In the post-Foster transition, Virginia Tech phased out the connection to the lunch pail as Justin Hamilton, one of Foster’s proteges, tried to get his footing as the new coordinator. To Prioleau, the decision came out of respect.

“It’s with his blessing and the blessing of the people of the past that we’re bringing it back,” Prioleau said. “I think when Coach Foster left the sideline as a defensive coordinator, that decision was made in respect of him. It wasn’t this program turning their back on the moniker or all the things that the lunch pail represents, but with the new era, the opportunity to bring it back, it was an easy decision to make. …

“It was a no-brainer for us.

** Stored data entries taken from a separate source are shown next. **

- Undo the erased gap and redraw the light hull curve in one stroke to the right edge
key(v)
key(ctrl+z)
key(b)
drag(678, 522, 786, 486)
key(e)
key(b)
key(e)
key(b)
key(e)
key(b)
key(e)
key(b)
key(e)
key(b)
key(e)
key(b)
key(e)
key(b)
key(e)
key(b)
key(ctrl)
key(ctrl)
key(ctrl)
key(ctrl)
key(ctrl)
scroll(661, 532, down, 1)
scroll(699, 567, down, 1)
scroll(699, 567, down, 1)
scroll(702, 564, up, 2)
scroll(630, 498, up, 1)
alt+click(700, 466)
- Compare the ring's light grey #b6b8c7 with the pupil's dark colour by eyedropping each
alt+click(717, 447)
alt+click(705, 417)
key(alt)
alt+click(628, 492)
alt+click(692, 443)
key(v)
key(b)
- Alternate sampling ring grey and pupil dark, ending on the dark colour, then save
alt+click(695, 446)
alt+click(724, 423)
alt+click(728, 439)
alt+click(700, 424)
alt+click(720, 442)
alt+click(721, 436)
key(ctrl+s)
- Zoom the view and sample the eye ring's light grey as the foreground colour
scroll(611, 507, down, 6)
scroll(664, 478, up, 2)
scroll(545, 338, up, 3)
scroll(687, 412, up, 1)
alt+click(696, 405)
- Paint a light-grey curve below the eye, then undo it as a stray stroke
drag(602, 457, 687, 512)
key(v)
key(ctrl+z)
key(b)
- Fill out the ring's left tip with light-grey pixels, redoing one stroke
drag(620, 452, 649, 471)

Anybody that’s been around this program understands what that lunch pail brings to the value, not just to this team, but to this community. So to have that thing back on our sideline is big-time.”

Prioleau still fondly remembers getting to tote the pail back in ’97. He said it’s a huge honor and a motivator.

“Guys understand you’re not really playing to get the lunch pail, but you’re playing the best that you can be to be the best on the football field at any given time,” Prioleau said. “Everybody’s playing the best that they can possibly play and it’s with that reward that you assume the responsibility of being the very best. Not just on the field, but being the very best leader in the classroom, being the best teammate in the locker room.

“So you don’t just get the lunch pail by going out and getting a ton of sacks or tackles or an interception or two. You get the lunch pail by being the ultimate teammate on the defensive side of the ball.”